== COMPITO ASSEGNATO A ==
Rispondi a queste domande sull'estratto sulla politica migratoria, una per riga:
(i) Chi aveva avanzato la proposta di mediazione respinta dal nuovo Governo italiano?
(ii) Quale articolo della Costituzione viene citato?
(iii) A chi erano rivolte le dichiarazioni del Presidente del Consiglio dei Ministri?
== COMPITO ASSEGNATO B ==
Secondo l'estratto sulla politica migratoria, perché all'Italia servono più cooperazione e solidarietà europea per gestire le migrazioni? Rispondi in una o due frasi.
== COMPITO ASSEGNATO C ==
Prosegui l'estratto sulla politica migratoria a partire dalla sua ultima frase.
───── ESTRATTO DEL TESTO
3) Anche la posizione enunciata circa la proposta di riforma del regolamento UE sulla determinazione dello Stato competente all’esame delle domande di asilo sembra ripetere quella dei Governi precedenti e pare sostanzialmente concordare con la versione emendata dal Parlamento europeo della proposta di riforma di tale regolamento, la quale mira all’equa ripartizione delle responsabilità e a sistemi automatici di ricollocazione obbligatoria dei richiedenti asilo. Forse perciò (e non certo per una supposta simpatia politica coi governi dell’Europa orientale) il nuovo Governo italiano ha rigettato la proposta di mediazione che era stata avanzata dalla presidenza bulgara del Consiglio europeo che avrebbe lasciato sostanzialmente intatto, soprattutto in carico all’Italia, l’onere di accoglienza di tutti i migranti salvati in mare.
Appare evidente però una significativa contraddizione: questa maggioranza politica che mira ad aumentare la sovranità statale italiana di fronte a presunte ingerenze eccessive dell’UE, appare invece di fatto consapevole che è indispensabile maggiore cooperazione e solidarietà europea rispetto alla gestione del fenomeno migratorio che l’Italia mai, da sola, riuscirà a governare in modo efficace essendo in prima linea nel controllo delle frontiere marittime meridionali dell’UE. Dunque al di là di dichiarazioni pubbliche che invocano la sovranità nazionale, anche la nuova maggioranza coi suoi atti concreti conferma ciò che consente e promuove l’art. 11 Cost. e cioè limitazioni di sovranità statali in favore di un’organizzazione internazionale che assicuri pace e giustizia tra le nazioni.
Dall’altro lato invece altre proposte del nuovo Governo e della nuova maggioranza appaiono troppo ambigue o illegittime o di difficile realizzabilità o di dubbia legittimità.
In proposito il Presidente del Consiglio dei Ministri nelle dichiarazioni fatte alle Camere, prima, afferma: «metteremo fine al business dell'immigrazione, che è cresciuto a dismisura sotto il mantello della finta solidarietà» e, poi, dichiara che «per garantire l'indispensabile integrazione non dobbiamo solo combattere con severa determinazione le forme più odiose di sfruttamento legate al traffico di esseri umani, perpetrate da scafisti privi di scrupoli. Dobbiamo anche riorganizzare e rendere efficiente il sistema dell'accoglienza, assicurando trasparenza sull'utilizzo dei fondi pubblici ed eliminando ogni forma d'infiltrazione della criminalità organizzata. Ove non ricorrano i presupposti di legge per la loro permanenza, ci adopereremo al fine di rendere effettive le procedure di rimpatrio e affinché in sede europea tutti i Paesi terzi che vorranno stringere accordi di cooperazione con un Paese membro dell'Unione accedano alla sottoscrizione di accordi bilaterali di gestione dei flussi migratori».
Le ambiguità e le ombre su tali aspetti e su altri appaiono notevoli.
──────────
───── DATI REGISTRATI
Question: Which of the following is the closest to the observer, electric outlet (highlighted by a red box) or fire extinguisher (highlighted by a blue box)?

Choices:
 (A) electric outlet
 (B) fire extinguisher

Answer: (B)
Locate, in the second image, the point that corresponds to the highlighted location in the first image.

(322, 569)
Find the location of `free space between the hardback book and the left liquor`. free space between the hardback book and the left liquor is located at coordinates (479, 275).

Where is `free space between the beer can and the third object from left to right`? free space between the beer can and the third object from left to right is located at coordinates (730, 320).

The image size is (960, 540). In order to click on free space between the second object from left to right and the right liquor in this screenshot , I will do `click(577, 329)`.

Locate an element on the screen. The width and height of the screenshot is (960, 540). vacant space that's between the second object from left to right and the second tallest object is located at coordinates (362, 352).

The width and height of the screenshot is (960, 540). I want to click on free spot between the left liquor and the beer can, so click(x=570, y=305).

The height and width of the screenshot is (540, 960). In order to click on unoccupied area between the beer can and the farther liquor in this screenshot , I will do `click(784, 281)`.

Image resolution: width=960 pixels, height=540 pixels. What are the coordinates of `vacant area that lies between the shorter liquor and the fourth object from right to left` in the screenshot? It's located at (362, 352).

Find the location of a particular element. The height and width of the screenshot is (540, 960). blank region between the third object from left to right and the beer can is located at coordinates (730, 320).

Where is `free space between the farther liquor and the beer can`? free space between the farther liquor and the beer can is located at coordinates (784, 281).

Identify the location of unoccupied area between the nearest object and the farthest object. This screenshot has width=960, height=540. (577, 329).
──────────
== RISPOSTA SCRITTA A ==
(i) La presidenza bulgara del Consiglio europeo.
(ii) L'art. 11 Cost.
(iii) Alle Camere.

== RISPOSTA SCRITTA B ==
Perché l'Italia è in prima linea nel controllo delle frontiere marittime meridionali dell'UE. Da sola non riuscirà mai a governare in modo efficace il fenomeno migratorio.

== RISPOSTA SCRITTA C ==
1) Circa la riforma dell’accoglienza il «Contratto per il governo del cambiamento» afferma, tra l’altro, che «dato che i meccanismi attuali e i consistenti fondi stanziati per l’accoglienza costituiscono un elemento di attrazione per la criminalità, occorre un più attento controllo dei costi. Per questo è necessario dare trasparenza alla gestione dei fondi pubblici destinati al sistema di accoglienza, così da eliminare l’infiltrazione della criminalità organizzata. Occorre introdurre l’obbligo di pubblicità dei bilanci dei soggetti gestori per assicurare verifiche puntuali sulla rendicontazione dei servizi e dei beni erogati, sulle spese sostenute e sui risultati conseguiti. Si deve superare l’attuale sistema di affidamento a privati dei centri e puntare ad un maggiore coinvolgimento delle istituzioni pubbliche, a cominciare da quelle territoriali, affidando la gestione dei centri stessi alle regioni e prevedendo misure che dispongano l’acquisizione del preventivo assenso degli enti locali coinvolti, quale condizione necessaria per la loro istituzione».
Gli intenti di eliminare infiltrazioni criminali nella gestione dell’accoglienza degli asilanti sono ovviamente lodevoli, ma non sono affatto innovativi, perché già sono imposti dalle norme in vigore che consentono agli uffici centrali e periferici del Ministero dell’Interno di svolgere costanti verifiche contabili e gestionali su ogni gestore.
Più in generale l’ipotizzata riorganizzazione dell’accoglienza dei richiedenti asilo forse mira alle esigenze, previste dall’art. 97 Cost., che ogni pubblica amministrazione assicuri l’equilibrio dei bilanci e la sostenibilità del debito pubblico e che i pubblici uffici siano organizzati tenendo conto del buon andamento. Tuttavia essa non sembra comportare un effettivo e durevole cambiamento del sistema italiano di accoglienza perché non pare modificare i due vizi che inficiano la legittimità dell’attuale sistema.
In primo luogo la riorganizzazione ipotizzata non adegua effettivamente il sistema di accoglienza alle concrete esigenze e al numero effettivo degli asilanti presenti in Italia, il che viola la direttiva UE sull’accoglienza dei richiedenti asilo, perché non prevede alcun aumento delle risorse finanziarie necessarie per assicurare un’effettiva e completa assistenza al numero e alle esigenze concrete di tutti i richiedenti asilo, il che significa che anche il nuovo Governo, come per decenni avevano fatto i precedenti Governi, prevede risorse sottostimate rispetto alle effettive esigenze e al numero effettivo dei richiedenti asilo e neppure chiede gli aumenti delle coperture di tali spese coi fondi dell’UE, mentre proprio tale sottostima è la principale causa della perdurante impreparazione dei poteri pubblici italiani di fronte alle nuove domande di asilo.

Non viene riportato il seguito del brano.